__Brief__: Could you rewrite these entries with "Sin resultados" changed to "No hay resultados" wherever it appears, leaving everything else unchanged?

__Available records__:

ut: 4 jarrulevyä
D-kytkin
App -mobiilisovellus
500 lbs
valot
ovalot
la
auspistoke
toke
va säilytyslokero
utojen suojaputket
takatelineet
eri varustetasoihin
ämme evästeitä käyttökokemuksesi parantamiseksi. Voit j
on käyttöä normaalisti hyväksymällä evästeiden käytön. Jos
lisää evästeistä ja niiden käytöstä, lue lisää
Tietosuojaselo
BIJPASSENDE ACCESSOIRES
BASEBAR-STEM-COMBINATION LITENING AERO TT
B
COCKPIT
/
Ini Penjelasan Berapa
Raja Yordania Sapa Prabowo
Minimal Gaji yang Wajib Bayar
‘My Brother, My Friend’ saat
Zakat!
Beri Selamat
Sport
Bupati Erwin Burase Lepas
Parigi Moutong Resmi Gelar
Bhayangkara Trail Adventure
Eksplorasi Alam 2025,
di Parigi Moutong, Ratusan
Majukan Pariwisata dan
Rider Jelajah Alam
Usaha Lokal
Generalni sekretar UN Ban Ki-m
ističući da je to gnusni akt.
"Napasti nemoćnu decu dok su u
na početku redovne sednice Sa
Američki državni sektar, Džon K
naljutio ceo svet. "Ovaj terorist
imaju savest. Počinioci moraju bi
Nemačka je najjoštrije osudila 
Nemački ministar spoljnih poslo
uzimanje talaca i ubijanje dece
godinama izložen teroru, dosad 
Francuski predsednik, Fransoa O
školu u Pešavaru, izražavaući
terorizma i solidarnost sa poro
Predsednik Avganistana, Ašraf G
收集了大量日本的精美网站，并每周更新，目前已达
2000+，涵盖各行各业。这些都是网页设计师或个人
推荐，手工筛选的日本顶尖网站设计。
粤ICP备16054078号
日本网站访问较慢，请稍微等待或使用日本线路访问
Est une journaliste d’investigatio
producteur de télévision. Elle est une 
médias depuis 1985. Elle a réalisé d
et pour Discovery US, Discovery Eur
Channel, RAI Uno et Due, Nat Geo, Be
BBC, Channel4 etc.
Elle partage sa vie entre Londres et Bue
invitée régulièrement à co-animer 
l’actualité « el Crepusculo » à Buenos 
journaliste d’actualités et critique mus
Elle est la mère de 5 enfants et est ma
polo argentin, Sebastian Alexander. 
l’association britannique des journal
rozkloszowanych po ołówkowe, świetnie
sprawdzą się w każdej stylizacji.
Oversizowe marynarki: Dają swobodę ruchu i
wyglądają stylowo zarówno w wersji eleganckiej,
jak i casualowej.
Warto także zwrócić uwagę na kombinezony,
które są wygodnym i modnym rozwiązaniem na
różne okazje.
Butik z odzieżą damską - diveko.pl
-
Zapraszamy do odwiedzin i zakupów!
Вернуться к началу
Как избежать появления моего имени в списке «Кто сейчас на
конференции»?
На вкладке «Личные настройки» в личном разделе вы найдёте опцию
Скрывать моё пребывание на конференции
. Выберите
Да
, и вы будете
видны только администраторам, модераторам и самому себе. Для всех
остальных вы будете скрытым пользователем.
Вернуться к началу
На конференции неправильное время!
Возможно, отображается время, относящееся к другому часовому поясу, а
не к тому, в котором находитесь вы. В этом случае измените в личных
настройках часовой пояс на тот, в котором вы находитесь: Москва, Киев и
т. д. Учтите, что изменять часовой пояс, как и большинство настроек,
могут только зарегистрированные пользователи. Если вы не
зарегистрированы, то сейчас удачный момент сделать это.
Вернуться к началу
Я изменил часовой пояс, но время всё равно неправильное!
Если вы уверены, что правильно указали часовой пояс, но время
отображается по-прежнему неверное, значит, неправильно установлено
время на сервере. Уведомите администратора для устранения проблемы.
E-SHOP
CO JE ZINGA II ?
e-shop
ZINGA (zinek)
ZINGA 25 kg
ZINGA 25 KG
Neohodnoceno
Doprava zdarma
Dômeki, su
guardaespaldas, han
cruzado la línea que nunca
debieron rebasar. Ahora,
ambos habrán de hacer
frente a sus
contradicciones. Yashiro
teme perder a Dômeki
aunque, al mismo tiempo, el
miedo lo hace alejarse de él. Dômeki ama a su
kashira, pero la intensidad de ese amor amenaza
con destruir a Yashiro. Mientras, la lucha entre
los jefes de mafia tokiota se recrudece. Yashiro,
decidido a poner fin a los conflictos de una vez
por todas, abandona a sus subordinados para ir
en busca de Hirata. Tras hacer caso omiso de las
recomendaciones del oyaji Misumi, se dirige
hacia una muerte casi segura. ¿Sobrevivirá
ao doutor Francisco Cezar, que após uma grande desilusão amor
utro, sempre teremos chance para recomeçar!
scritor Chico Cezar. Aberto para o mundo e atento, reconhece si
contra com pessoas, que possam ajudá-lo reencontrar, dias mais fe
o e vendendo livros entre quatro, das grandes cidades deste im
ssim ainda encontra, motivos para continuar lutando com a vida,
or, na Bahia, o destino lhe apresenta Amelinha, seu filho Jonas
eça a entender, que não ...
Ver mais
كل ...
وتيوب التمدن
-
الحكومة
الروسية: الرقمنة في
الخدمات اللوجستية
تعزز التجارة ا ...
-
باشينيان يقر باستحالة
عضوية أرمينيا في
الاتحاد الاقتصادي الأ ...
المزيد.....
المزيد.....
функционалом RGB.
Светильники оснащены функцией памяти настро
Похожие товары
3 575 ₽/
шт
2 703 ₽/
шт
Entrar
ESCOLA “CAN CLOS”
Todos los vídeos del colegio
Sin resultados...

__Output for this task__:
ut: 4 jarrulevyä
D-kytkin
App -mobiilisovellus
500 lbs
valot
ovalot
la
auspistoke
toke
va säilytyslokero
utojen suojaputket
takatelineet
eri varustetasoihin
ämme evästeitä käyttökokemuksesi parantamiseksi. Voit j
on käyttöä normaalisti hyväksymällä evästeiden käytön. Jos
lisää evästeistä ja niiden käytöstä, lue lisää
Tietosuojaselo
BIJPASSENDE ACCESSOIRES
BASEBAR-STEM-COMBINATION LITENING AERO TT
B
COCKPIT
/
Ini Penjelasan Berapa
Raja Yordania Sapa Prabowo
Minimal Gaji yang Wajib Bayar
‘My Brother, My Friend’ saat
Zakat!
Beri Selamat
Sport
Bupati Erwin Burase Lepas
Parigi Moutong Resmi Gelar
Bhayangkara Trail Adventure
Eksplorasi Alam 2025,
di Parigi Moutong, Ratusan
Majukan Pariwisata dan
Rider Jelajah Alam
Usaha Lokal
Generalni sekretar UN Ban Ki-m
ističući da je to gnusni akt.
"Napasti nemoćnu decu dok su u
na početku redovne sednice Sa
Američki državni sektar, Džon K
naljutio ceo svet. "Ovaj terorist
imaju savest. Počinioci moraju bi
Nemačka je najjoštrije osudila 
Nemački ministar spoljnih poslo
uzimanje talaca i ubijanje dece
godinama izložen teroru, dosad 
Francuski predsednik, Fransoa O
školu u Pešavaru, izražavaući
terorizma i solidarnost sa poro
Predsednik Avganistana, Ašraf G
收集了大量日本的精美网站，并每周更新，目前已达
2000+，涵盖各行各业。这些都是网页设计师或个人
推荐，手工筛选的日本顶尖网站设计。
粤ICP备16054078号
日本网站访问较慢，请稍微等待或使用日本线路访问
Est une journaliste d’investigatio
producteur de télévision. Elle est une 
médias depuis 1985. Elle a réalisé d
et pour Discovery US, Discovery Eur
Channel, RAI Uno et Due, Nat Geo, Be
BBC, Channel4 etc.
Elle partage sa vie entre Londres et Bue
invitée régulièrement à co-animer 
l’actualité « el Crepusculo » à Buenos 
journaliste d’actualités et critique mus
Elle est la mère de 5 enfants et est ma
polo argentin, Sebastian Alexander. 
l’association britannique des journal
rozkloszowanych po ołówkowe, świetnie
sprawdzą się w każdej stylizacji.
Oversizowe marynarki: Dają swobodę ruchu i
wyglądają stylowo zarówno w wersji eleganckiej,
jak i casualowej.
Warto także zwrócić uwagę na kombinezony,
które są wygodnym i modnym rozwiązaniem na
różne okazje.
Butik z odzieżą damską - diveko.pl
-
Zapraszamy do odwiedzin i zakupów!
Вернуться к началу
Как избежать появления моего имени в списке «Кто сейчас на
конференции»?
На вкладке «Личные настройки» в личном разделе вы найдёте опцию
Скрывать моё пребывание на конференции
. Выберите
Да
, и вы будете
видны только администраторам, модераторам и самому себе. Для всех
остальных вы будете скрытым пользователем.
Вернуться к началу
На конференции неправильное время!
Возможно, отображается время, относящееся к другому часовому поясу, а
не к тому, в котором находитесь вы. В этом случае измените в личных
настройках часовой пояс на тот, в котором вы находитесь: Москва, Киев и
т. д. Учтите, что изменять часовой пояс, как и большинство настроек,
могут только зарегистрированные пользователи. Если вы не
зарегистрированы, то сейчас удачный момент сделать это.
Вернуться к началу
Я изменил часовой пояс, но время всё равно неправильное!
Если вы уверены, что правильно указали часовой пояс, но время
отображается по-прежнему неверное, значит, неправильно установлено
время на сервере. Уведомите администратора для устранения проблемы.
E-SHOP
CO JE ZINGA II ?
e-shop
ZINGA (zinek)
ZINGA 25 kg
ZINGA 25 KG
Neohodnoceno
Doprava zdarma
Dômeki, su
guardaespaldas, han
cruzado la línea que nunca
debieron rebasar. Ahora,
ambos habrán de hacer
frente a sus
contradicciones. Yashiro
teme perder a Dômeki
aunque, al mismo tiempo, el
miedo lo hace alejarse de él. Dômeki ama a su
kashira, pero la intensidad de ese amor amenaza
con destruir a Yashiro. Mientras, la lucha entre
los jefes de mafia tokiota se recrudece. Yashiro,
decidido a poner fin a los conflictos de una vez
por todas, abandona a sus subordinados para ir
en busca de Hirata. Tras hacer caso omiso de las
recomendaciones del oyaji Misumi, se dirige
hacia una muerte casi segura. ¿Sobrevivirá
ao doutor Francisco Cezar, que após uma grande desilusão amor
utro, sempre teremos chance para recomeçar!
scritor Chico Cezar. Aberto para o mundo e atento, reconhece si
contra com pessoas, que possam ajudá-lo reencontrar, dias mais fe
o e vendendo livros entre quatro, das grandes cidades deste im
ssim ainda encontra, motivos para continuar lutando com a vida,
or, na Bahia, o destino lhe apresenta Amelinha, seu filho Jonas
eça a entender, que não ...
Ver mais
كل ...
وتيوب التمدن
-
الحكومة
الروسية: الرقمنة في
الخدمات اللوجستية
تعزز التجارة ا ...
-
باشينيان يقر باستحالة
عضوية أرمينيا في
الاتحاد الاقتصادي الأ ...
المزيد.....
المزيد.....
функционалом RGB.
Светильники оснащены функцией памяти настро
Похожие товары
3 575 ₽/
шт
2 703 ₽/
шт
Entrar
ESCOLA “CAN CLOS”
Todos los vídeos del colegio
No hay resultados...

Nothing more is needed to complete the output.